Koans are not intellectual puzzles or riddles, and they are not designed to destroy the discursive mind. They are instruments of practice that lead to a real human connection, with other people who have studied the way of the Buddha and who have themselves become open to the possibility of a life lived with clarity and compassion. As Wumen, the thirteenth-century Chinese compiler of the koan collection The Gateless Gate, said, through this practice we learn to “walk hand in hand with all the Ancestral Teachers…the hair of your eyebrows entangled with theirs, seeing with the same eyes, hearing with the same ears.”
To dive deeply into koans, it’s essential to work directly with a teacher. In my lineage, students often begin with Mu, sometimes considered a “breakthrough” koan. A monk asks Zen master Zhaozhou if a dog has buddhanature and receives the answer “mu,” meaning “no” in Japanese. This is unexpected because it’s a well-known Mahayana teaching that everyone and everything, dogs included, have awakened nature. Working with this koan, a student can drop the story and become one with the word “mu.” Accompanied by a quality of wondering, mu rides on the breath and washes through all experiences and actions. As insights arise, and as old patterns of experiencing reality drop away, the teacher works closely with the student, supporting and directing his or her new discoveries.

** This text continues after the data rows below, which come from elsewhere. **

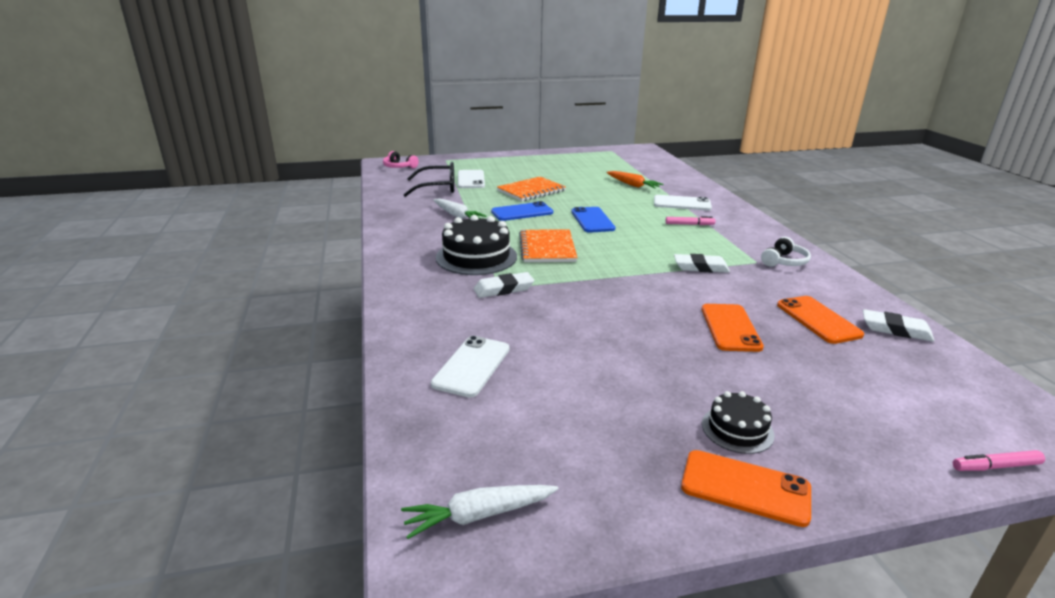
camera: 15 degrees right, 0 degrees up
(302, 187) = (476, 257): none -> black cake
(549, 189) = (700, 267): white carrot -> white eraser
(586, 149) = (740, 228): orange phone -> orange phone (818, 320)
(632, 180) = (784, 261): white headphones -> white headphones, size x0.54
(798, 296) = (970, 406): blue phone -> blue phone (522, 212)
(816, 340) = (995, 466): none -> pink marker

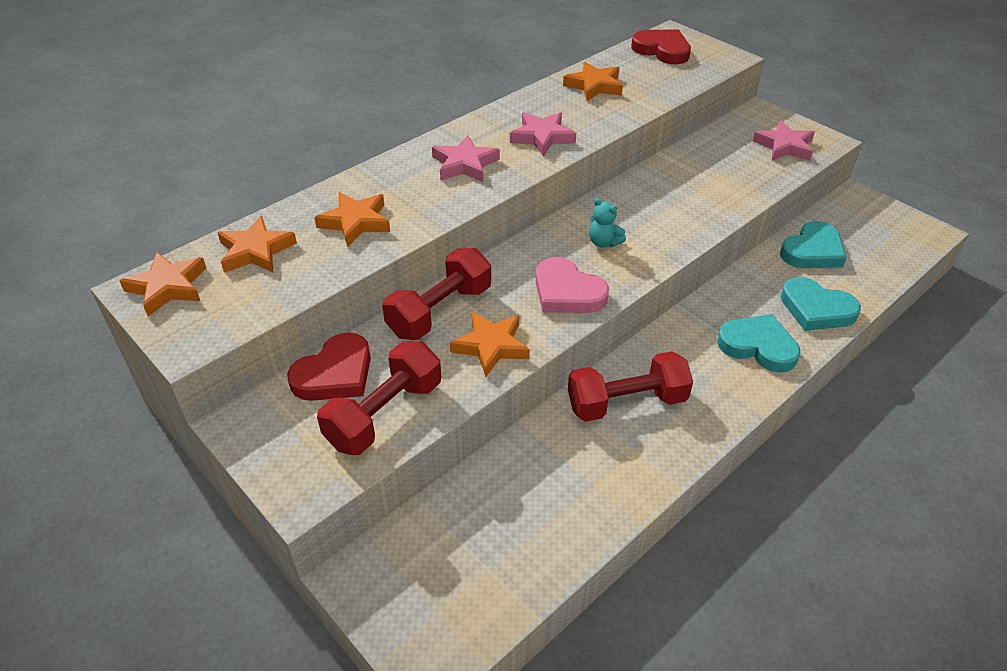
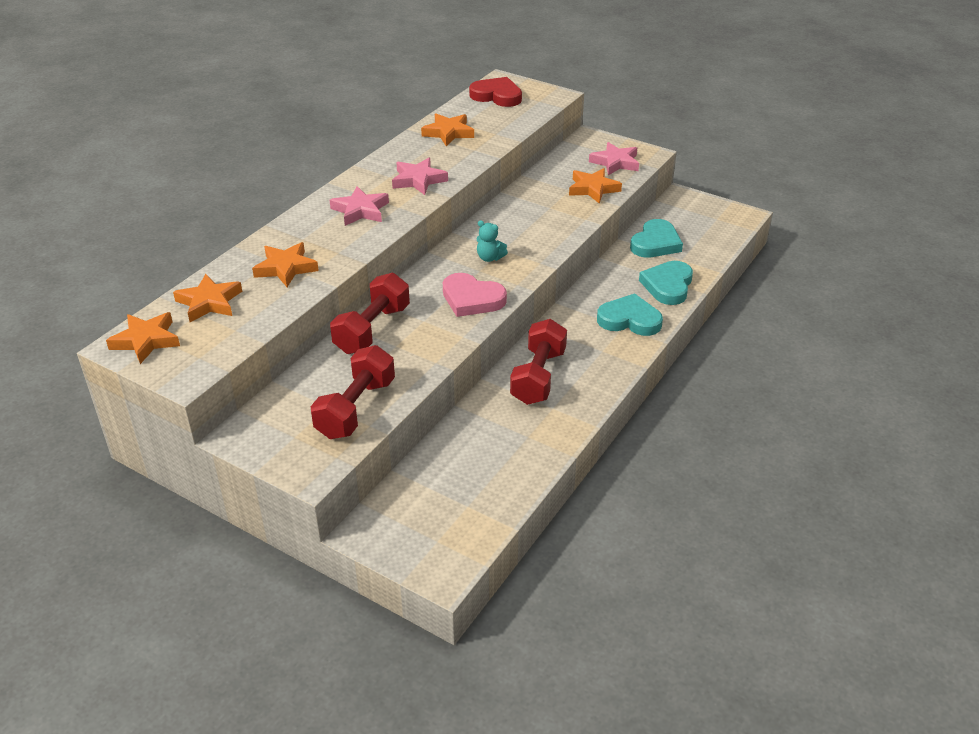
camera: 15 degrees left, 5 degrees down
(335, 374) = (303, 388): red heart -> none
(491, 346) = (424, 347): orange star -> orange star (593, 189)
(626, 402) = (538, 377): red dumbbell -> red dumbbell turned 45 degrees counterclockwise
(816, 309) = (668, 285): turquoise heart -> turquoise heart turned 90 degrees clockwise

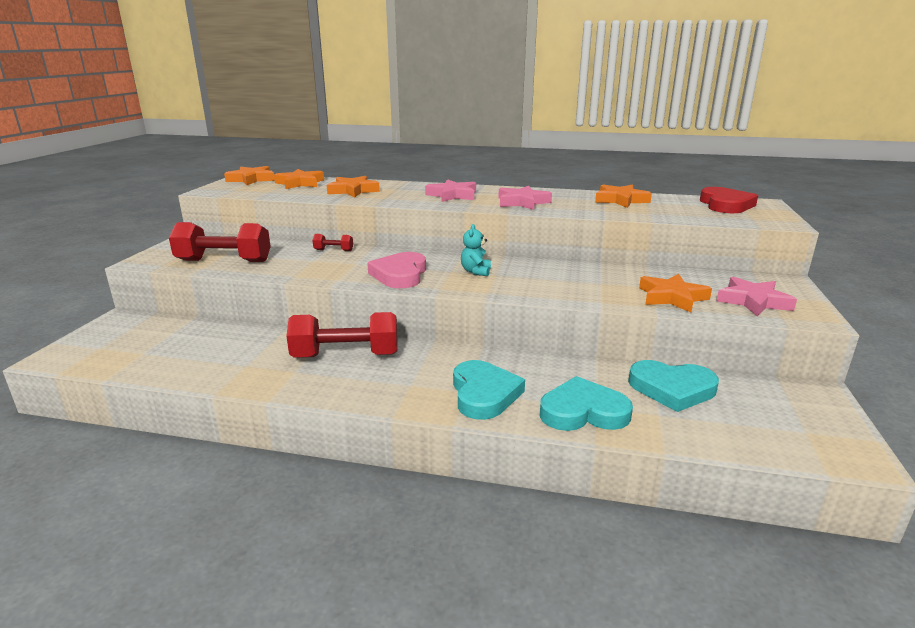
camera: 70 degrees right, 15 degrees down
(372, 329) = (333, 250): red dumbbell -> red dumbbell, size x0.45

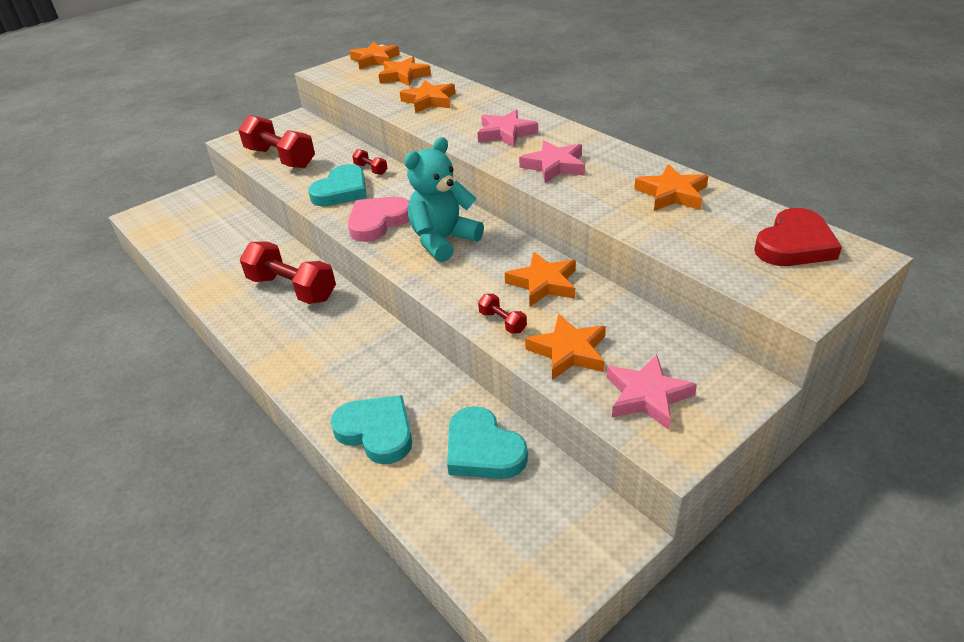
camera: 40 degrees right, 15 degrees up
(476, 271) = (443, 241): turquoise teddy bear -> turquoise teddy bear, size x2.01
(484, 394) = (332, 375): turquoise heart -> turquoise heart (341, 191)
(590, 273) = (543, 283): none -> orange star
(603, 297) = (502, 322): none -> red dumbbell

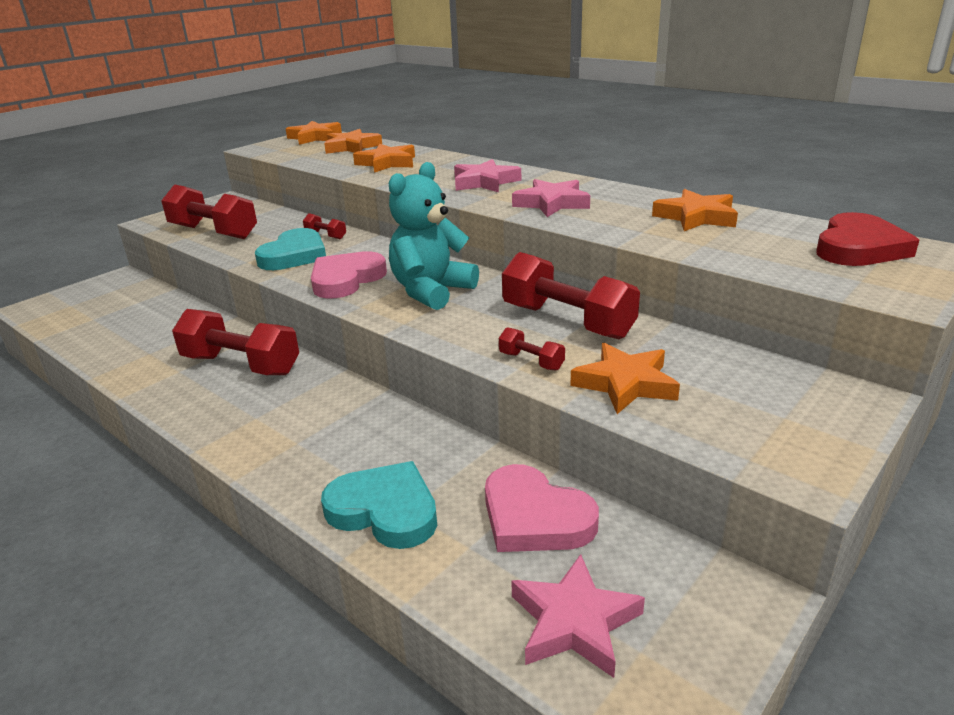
camera: 10 degrees left, 10 degrees down
(483, 449) = (534, 517): turquoise heart -> pink heart
(543, 283) = (567, 321): orange star -> red dumbbell
(647, 396) = (743, 420): pink star -> pink star (574, 622)

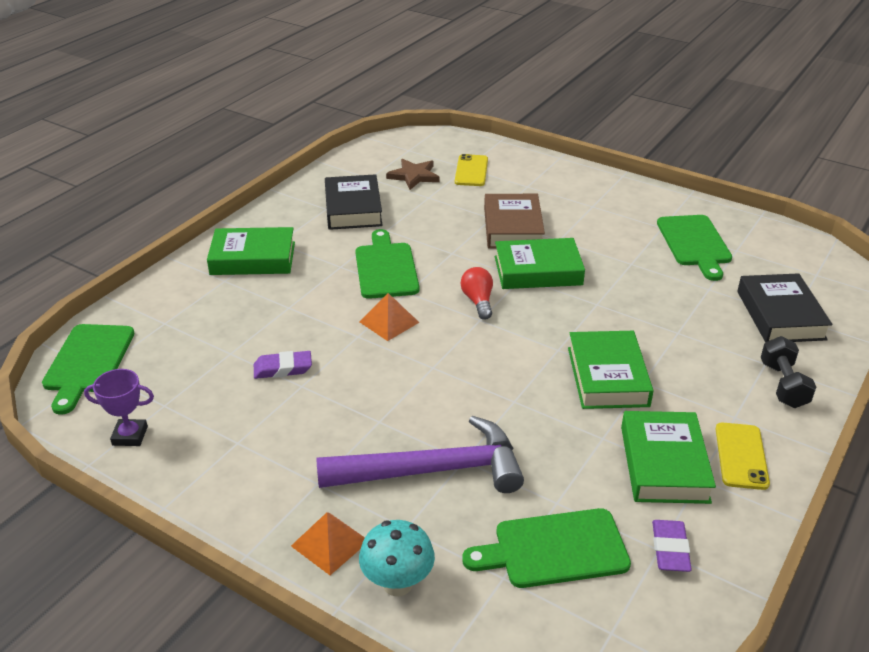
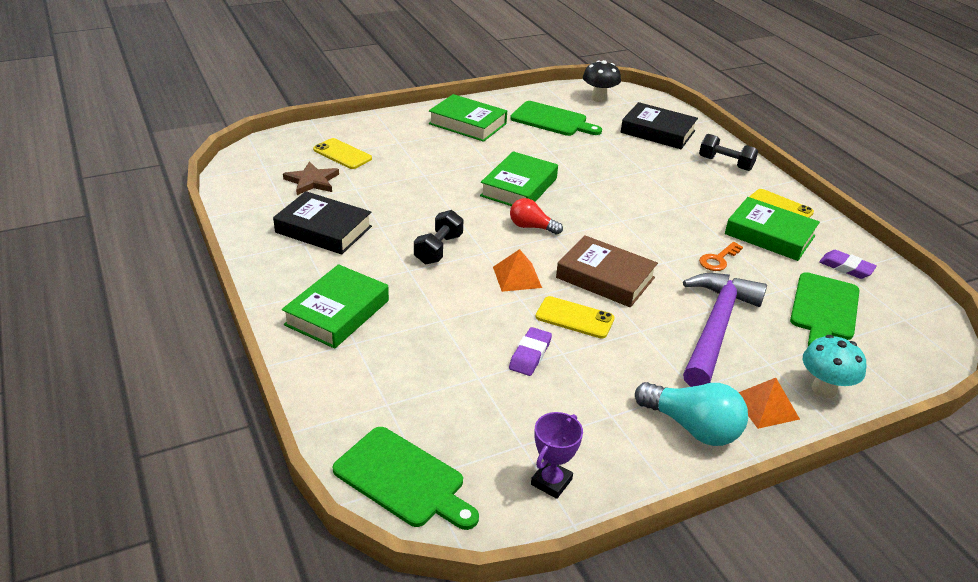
camera: 60 degrees left, 0 degrees up
(258, 499) = (692, 427): none -> turquoise light bulb
(359, 375) = (574, 318): none -> yellow phone
(385, 268) = (438, 249): green cutting board -> black dumbbell
(513, 228) = (450, 172): brown book -> brown book (605, 277)
(563, 437) = (718, 259): none -> orange key
(607, 376) = (668, 215): green book -> green book (467, 124)
(791, 254) = (599, 98): none -> black mushroom

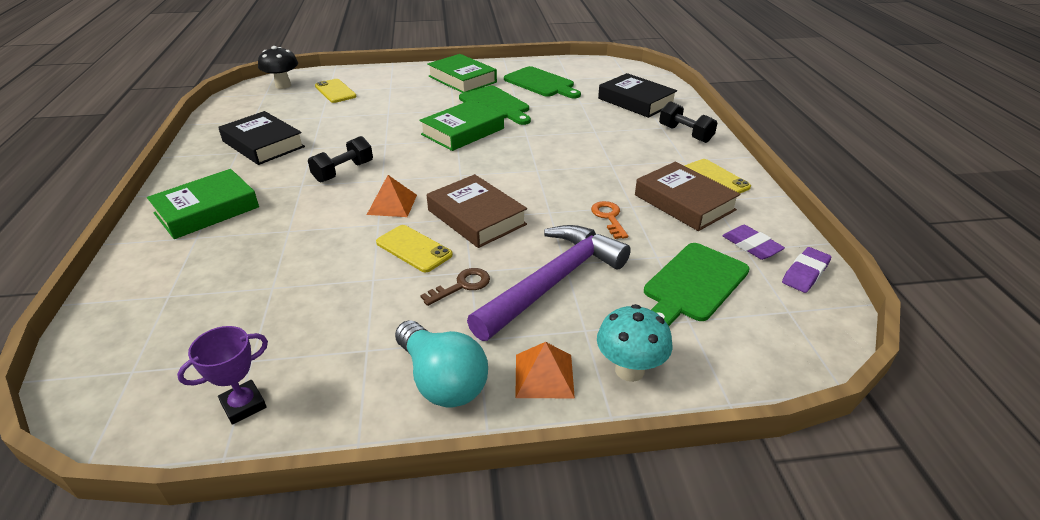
camera: 20 degrees right, 0 degrees up
(312, 181) = (291, 108): brown star -> none
(403, 479) = (111, 369): green cutting board -> green cutting board (496, 105)
(530, 355) = (339, 275): purple eraser -> purple eraser (805, 273)
(531, 227) = (444, 165): red light bulb -> none
(599, 98) = (600, 71): black mushroom -> black mushroom (283, 85)
(644, 345) = (462, 286): none -> brown key
(718, 259) = (609, 217): orange key -> orange key turned 105 degrees clockwise
(769, 235) = (684, 202): green book -> brown book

Although not traditional, it’s also possible to engage with koans on your own. They can yield great treasure if we sincerely engage with them. For example, let’s look at Case 20 from The Book of Equanimity:
Dizang asked Fayan, “Where are you going?”
Fayan said, “I am wandering aimlessly.”
“What do you think of wandering?”
“I don’t know.” “Not knowing is most intimate.”
Fayan was suddenly awakened.
Without trying to figure out what Dizang and his student Fayan are actually talking about, we can feel our way into what “wandering aimlessly” suggests to us: an accurate description of how our own heart-mind wanders aimlessly and endlessly through its patterns of thinking and feeling. What would it be like to truly admit that we don’t know, on the very deepest level? And how could we taste what Fayan discovered, the great intimacy of not having to know?
This direct intimacy is available to everyone, and koan introspection is one of the many skillful means that can lead us to a fully compassionate, clear, and awakened life.